**Task details:**
Across all the records below, count the lines that hold "Element". State only that figure.

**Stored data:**
★ ★ ★ ★ ★ ★ ★

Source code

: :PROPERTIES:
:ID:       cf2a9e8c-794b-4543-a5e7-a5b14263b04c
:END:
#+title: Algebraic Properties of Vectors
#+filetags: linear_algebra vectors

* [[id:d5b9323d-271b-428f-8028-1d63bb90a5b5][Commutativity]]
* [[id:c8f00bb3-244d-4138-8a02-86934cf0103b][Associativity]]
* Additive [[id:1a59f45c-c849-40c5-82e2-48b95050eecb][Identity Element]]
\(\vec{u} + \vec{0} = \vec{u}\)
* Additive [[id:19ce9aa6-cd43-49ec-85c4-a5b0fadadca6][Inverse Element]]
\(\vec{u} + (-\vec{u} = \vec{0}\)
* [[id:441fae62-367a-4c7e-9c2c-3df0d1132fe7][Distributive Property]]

★ ★ ★ ★ ★ ★ ★

**Answer to this exercise:**
2